Il fenomeno dello stalking è di recente emersione sul piano sociale, culturale e giuridico da una notte di oscurantismo, nella quale il controllo e l’appropriazione dell’uomo sulla donna tendeva e tende ad essere giustificato. Tanto più il fenomeno diventa oggetto di consapevolezza sociale e di consapevolezza psicologica da parte della vittima tanto più può essere contrastato.
Nell’impatto con il contesto istituzionale e con il contesto giudiziario può ampliarsi a dismisura il malessere delle donne vittima di violenza domestica o di stalking. Spesso oggetto di interpretazioni stigmatizzanti vecchie e nuove, queste donne si confrontano con vissuti di impotenza e disorientamento, con ripetuti atteggiamenti di incomprensione e di indifferenza, con varie risposte che negano la specificità della condizione di debolezza dei loro bisogni e dei loro diritti. In specifico le donne vittime di stalking vanno aiutate a non sottovalutare il comportamento pressante ed invasivo degli uomini e a rompere l’angosciante isolamento in cui spesso si trovano.
Le donne vittima di violenza domestica o di stalking vanno aiutate a non perdere di vista i bisogni dei loro figli, prese dalle preoccupazioni e dalla sofferenza, derivanti dalle problematiche indotte dai loro partner, dalla dipendenza affettiva e, spesso, economica nella quale rischiano di sprofondare e dalle ferite e dai deficit della propria storia infantile ed adolescenziale, che riemergono nella loro situazione di vita attuale.
Il lavoro con gli uomini violenti ed in specifico con gli stalker ha senso all’interno di una progettualità coordinata e finalizzata alla protezione delle donne e dei bambini (che rischiano di diventare i soggetti maggiormente dimenticati e sacrificati alle logiche adulte). Ovviamente non si deve dimenticare che gli stalker stessi hanno una vicenda personale, dove possono facilmente emergere situazioni di vittimizzazione, di umiliazione e di abbandono patite.

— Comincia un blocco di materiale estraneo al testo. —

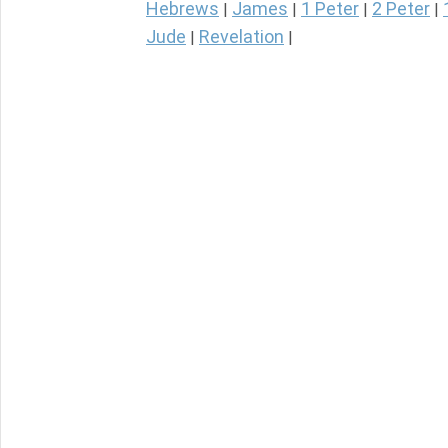
Hebrews
James
1 Peter
2 Peter
|
|
|
|
Jude
Revelation
|
|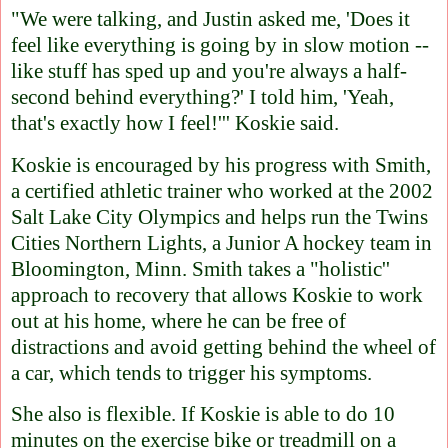
"We were talking, and Justin asked me, 'Does it
feel like everything is going by in slow motion --
like stuff has sped up and you're always a half-
second behind everything?' I told him, 'Yeah,
that's exactly how I feel!''' Koskie said.
Koskie is encouraged by his progress with Smith,
a certified athletic trainer who worked at the 2002
Salt Lake City Olympics and helps run the Twins
Cities Northern Lights, a Junior A hockey team in
Bloomington, Minn. Smith takes a "holistic''
approach to recovery that allows Koskie to work
out at his home, where he can be free of
distractions and avoid getting behind the wheel of
a car, which tends to trigger his symptoms.
She also is flexible. If Koskie is able to do 10
minutes on the exercise bike or treadmill on a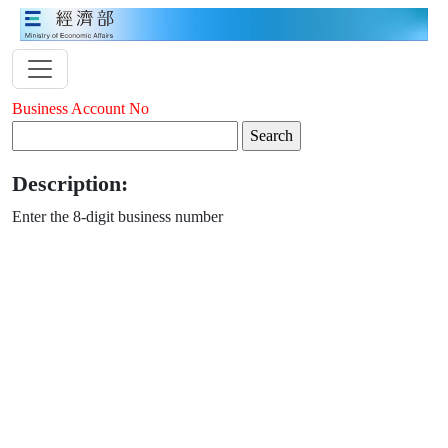
Business Account No
Description:
Enter the 8-digit business number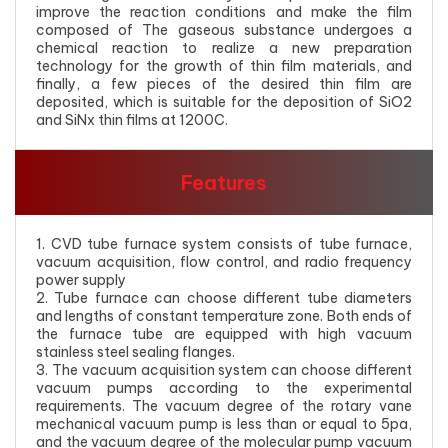
improve the reaction conditions and make the film
composed of The gaseous substance undergoes a
chemical reaction to realize a new preparation
technology for the growth of thin film materials, and
finally, a few pieces of the desired thin film are
deposited, which is suitable for the deposition of SiO2
and SiNx thin films at 1200C.
Features
1. CVD tube furnace system consists of tube furnace,
vacuum acquisition, flow control, and radio frequency
power supply
2. Tube furnace can choose different tube diameters
and lengths of constant temperature zone. Both ends of
the furnace tube are equipped with high vacuum
stainless steel sealing flanges.
3. The vacuum acquisition system can choose different
vacuum pumps according to the experimental
requirements. The vacuum degree of the rotary vane
mechanical vacuum pump is less than or equal to 5pa,
and the vacuum degree of the molecular pump vacuum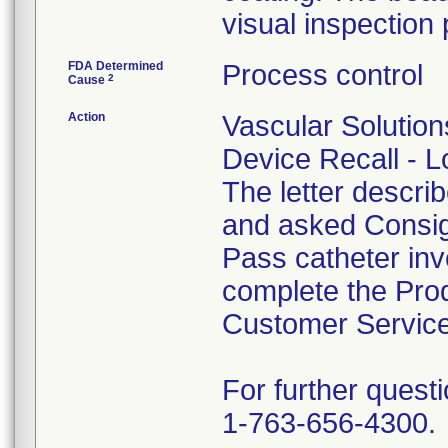
visual inspection 
FDA Determined
Process control
2
Cause
Action
Vascular Solution
Device Recall - Lo
The letter descri
and asked Consig
Pass catheter inv
complete the Prod
Customer Servic
For further questi
1-763-656-4300.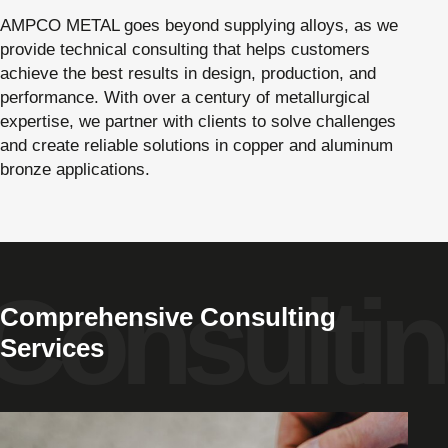
AMPCO METAL goes beyond supplying alloys, as we
provide technical consulting that helps customers
achieve the best results in design, production, and
performance. With over a century of metallurgical
expertise, we partner with clients to solve challenges
and create reliable solutions in copper and aluminum
bronze applications.
Comprehensive Consulting
Services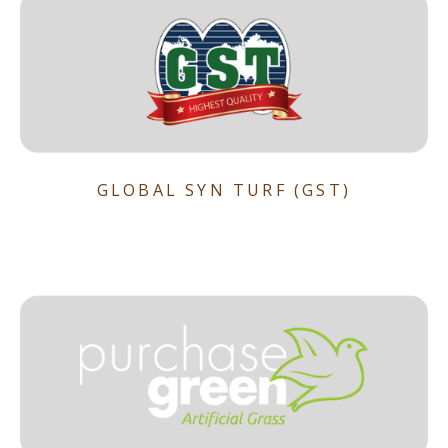
GLOBAL SYN TURF (GST)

L’intervento con gli stalker necessita di specifiche conoscenze sulla complessità della perversione mentale, come atteggiamento di dominio e di controllo sulla donna, camuffato da amore e attaccamento affettivo, richiede un particolare impegno nell’analisi delle reazioni emotive di tipo “controtranferale” degli operatori nei confronti della persona dello stalker, ed uno sforzo di dialogo e di integrazione con gli altri operatori che intervengono nella rete.
Occorre principalmente evitare il rischio di farsi condizionare e portare a spasso dalle parti di indubbia sofferenza e bisognosità sottesi ai comportamenti dello stalking, dimenticando la capacità di manipolazione degli autori della violenza sulle donne. Nel contempo deve essere superato un atteggiamento di condanna aprioristica chiuso al confronto sui fatti e sui comportamenti, un atteggiamento che si precluderebbe di esplorare le possibilità di cambiamento.
Nella misura in cui gli psicologi, gli assistenti sociali, gli educatori, i medici che si occupano di violenza sulle donne e di stalking diventano consapevoli e superano l’impotenza che le vittime proiettano su di loro, si può aprire la prospettiva gratificante di poter rompere questo ciclo terrificante di violenza familiare, consentendo alle vittime, e talvolta agli aggressori, di trovare una vita più sicura, libera dal terrore e dal dolore.